Figure 2. Deleting the M domain increases the fusogenicity of synaptic vesicles.

(A) Hypertonic sucrose-evoked current (recorded in 1-mM Ca²⁺) from wild-type (black), unc-13-null mutant (gray), UNC-13MR-rescued (blue), and UNC-13R-rescued (red) animals.

(B) Averaged charge transfer from the sucrose-evoked currents in (A).

(C and D) Quantification of the charge transfer of the mEPSCs (recorded in 1-mM Ca²⁺) and averaged quantal content in UNC-13MR- and UNC-13R-rescued animals.

(E) Presynaptic ultrastructure of cholinergic motor neuron synapses in wild-type, unc-13-null mutant, UNC-13MR-rescued, and UNC-13R-rescued animals.

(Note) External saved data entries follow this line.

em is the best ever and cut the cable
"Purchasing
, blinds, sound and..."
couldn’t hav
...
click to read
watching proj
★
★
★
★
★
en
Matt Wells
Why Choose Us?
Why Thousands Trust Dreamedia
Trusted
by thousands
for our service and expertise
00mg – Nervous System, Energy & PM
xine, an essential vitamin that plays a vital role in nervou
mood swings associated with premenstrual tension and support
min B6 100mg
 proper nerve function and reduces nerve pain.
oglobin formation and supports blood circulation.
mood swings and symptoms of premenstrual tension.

Asterisks indicate dense projection (DP); arrowheads indicate synaptic vesicles docked at the plasma membrane. Scale bar, 100 nm.

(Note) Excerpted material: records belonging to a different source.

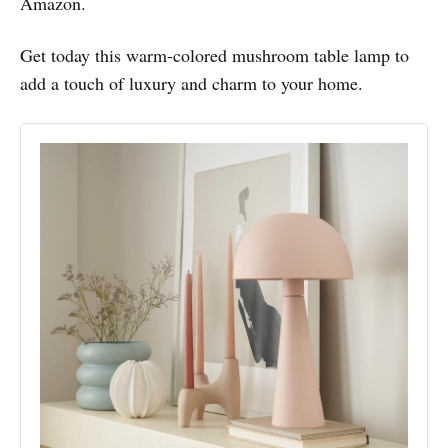
Amazon.
Get today this warm-colored mushroom table lamp to
add a touch of luxury and charm to your home.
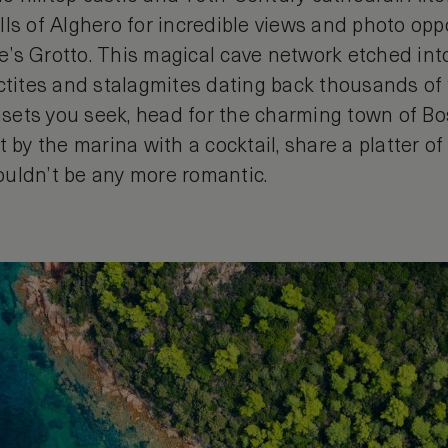
ls of Alghero for incredible views and photo opp
s Grotto. This magical cave network etched into 
ctites and stalagmites dating back thousands of ye
ets you seek, head for the charming town of Bo
t by the marina with a cocktail, share a platter o
 couldn’t be any more romantic.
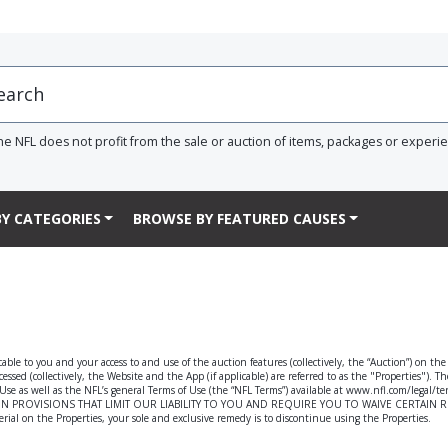
he NFL does not profit from the sale or auction of items, packages or experi
Y CATEGORIES
BROWSE BY FEATURED CAUSES
able to you and your access to and use of the auction features (collectively, the “Auction”) on th
ssed (collectively, the Website and the App (if applicable) are referred to as the "Properties"). T
f Use as well as the NFL’s general Terms of Use (the “NFL Terms”) available at www.nfl.com/legal/
 PROVISIONS THAT LIMIT OUR LIABILITY TO YOU AND REQUIRE YOU TO WAIVE CERTAIN RIGHTS 
rial on the Properties, your sole and exclusive remedy is to discontinue using the Properties.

(F) Quantification of the number of synaptic vesicles docked at the plasma membrane per synaptic profile.

(G) Summary of the spontaneous vesicular release rate (mEPSC frequency divided by the number of vesicles in the RRP) in tested Ca²⁺ levels (0.25, 0.5, and 1 mM).

(H) Quantification of the probability of synaptic vesicle release (P_vr) in various Ca²⁺ levels (0.25, 0.5, and 1 mM) from the indicated genotypes.

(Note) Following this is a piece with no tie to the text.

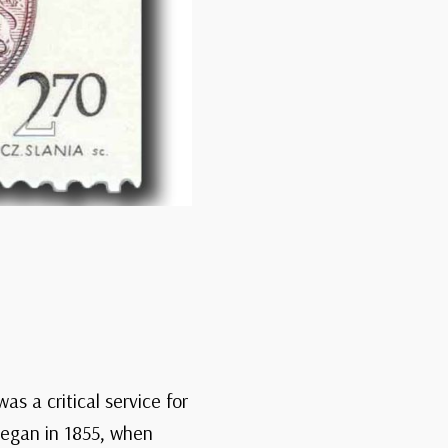
as a critical service for
began in 1855, when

Data are means ± SEM. ^###p < 0.001 when compared with wild types, one-way ANOVA; *p < 0.05, **p < 0.01, ***p < 0.001 when compared with UNC-13MR-rescued animals, Student’s t test; n.s., non-significant when compared with UNC-13MR-rescued animals, Student’s t test. The number of worms analyzed for each genotype is indicated under the bar graphs.